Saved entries
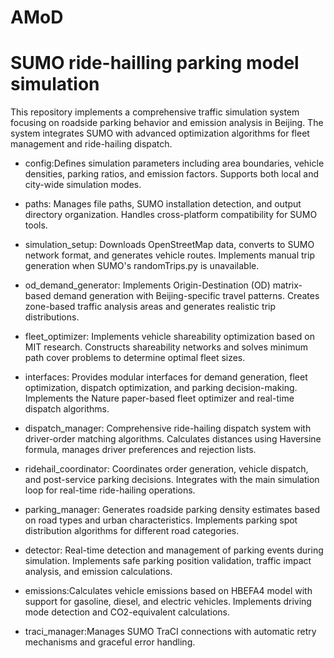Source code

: # AMoD
# SUMO ride-hailling parking model simulation
This repository implements a comprehensive traffic simulation system focusing on roadside parking behavior and emission analysis in Beijing.
 The system integrates SUMO with advanced optimization algorithms for fleet management and ride-hailing dispatch.


+ config:Defines simulation parameters including area boundaries, vehicle densities, parking ratios, and emission factors. Supports both local and city-wide simulation modes.

+ paths: Manages file paths, SUMO installation detection, and output directory organization. Handles cross-platform compatibility for SUMO tools.

+ simulation_setup: Downloads OpenStreetMap data, converts to SUMO network format, and generates vehicle routes. Implements manual trip generation when SUMO's randomTrips.py is unavailable.

+ od_demand_generator: Implements Origin-Destination (OD) matrix-based demand generation with Beijing-specific travel patterns. Creates zone-based traffic analysis areas and generates realistic trip distributions.

+ fleet_optimizer: Implements vehicle shareability optimization based on MIT research. Constructs shareability networks and solves minimum path cover problems to determine optimal fleet sizes.

+ interfaces: Provides modular interfaces for demand generation, fleet optimization, dispatch optimization, and parking decision-making. Implements the Nature paper-based fleet optimizer and real-time dispatch algorithms.

+ dispatch_manager: Comprehensive ride-hailing dispatch system with driver-order matching algorithms. Calculates distances using Haversine formula, manages driver preferences and rejection lists.

+ ridehail_coordinator: Coordinates order generation, vehicle dispatch, and post-service parking decisions. Integrates with the main simulation loop for real-time ride-hailing operations.

+ parking_manager: Generates roadside parking density estimates based on road types and urban characteristics. Implements parking spot distribution algorithms for different road categories.

+ detector: Real-time detection and management of parking events during simulation. Implements safe parking position validation, traffic impact analysis, and emission calculations.

+ emissions:Calculates vehicle emissions based on HBEFA4 model with support for gasoline, diesel, and electric vehicles. Implements driving mode detection and CO2-equivalent calculations.

+ traci_manager:Manages SUMO TraCI connections with automatic retry mechanisms and graceful error handling.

__PROMPT__:
Reproduce the material above character for character, leaving out the picture.

__SOLUTION FOR THIS EXERCISE__:
Source code

: # AMoD
# SUMO ride-hailling parking model simulation
This repository implements a comprehensive traffic simulation system focusing on roadside parking behavior and emission analysis in Beijing.
 The system integrates SUMO with advanced optimization algorithms for fleet management and ride-hailing dispatch.


+ config:Defines simulation parameters including area boundaries, vehicle densities, parking ratios, and emission factors. Supports both local and city-wide simulation modes.

+ paths: Manages file paths, SUMO installation detection, and output directory organization. Handles cross-platform compatibility for SUMO tools.

+ simulation_setup: Downloads OpenStreetMap data, converts to SUMO network format, and generates vehicle routes. Implements manual trip generation when SUMO's randomTrips.py is unavailable.

+ od_demand_generator: Implements Origin-Destination (OD) matrix-based demand generation with Beijing-specific travel patterns. Creates zone-based traffic analysis areas and generates realistic trip distributions.

+ fleet_optimizer: Implements vehicle shareability optimization based on MIT research. Constructs shareability networks and solves minimum path cover problems to determine optimal fleet sizes.

+ interfaces: Provides modular interfaces for demand generation, fleet optimization, dispatch optimization, and parking decision-making. Implements the Nature paper-based fleet optimizer and real-time dispatch algorithms.

+ dispatch_manager: Comprehensive ride-hailing dispatch system with driver-order matching algorithms. Calculates distances using Haversine formula, manages driver preferences and rejection lists.

+ ridehail_coordinator: Coordinates order generation, vehicle dispatch, and post-service parking decisions. Integrates with the main simulation loop for real-time ride-hailing operations.

+ parking_manager: Generates roadside parking density estimates based on road types and urban characteristics. Implements parking spot distribution algorithms for different road categories.

+ detector: Real-time detection and management of parking events during simulation. Implements safe parking position validation, traffic impact analysis, and emission calculations.

+ emissions:Calculates vehicle emissions based on HBEFA4 model with support for gasoline, diesel, and electric vehicles. Implements driving mode detection and CO2-equivalent calculations.

+ traci_manager:Manages SUMO TraCI connections with automatic retry mechanisms and graceful error handling.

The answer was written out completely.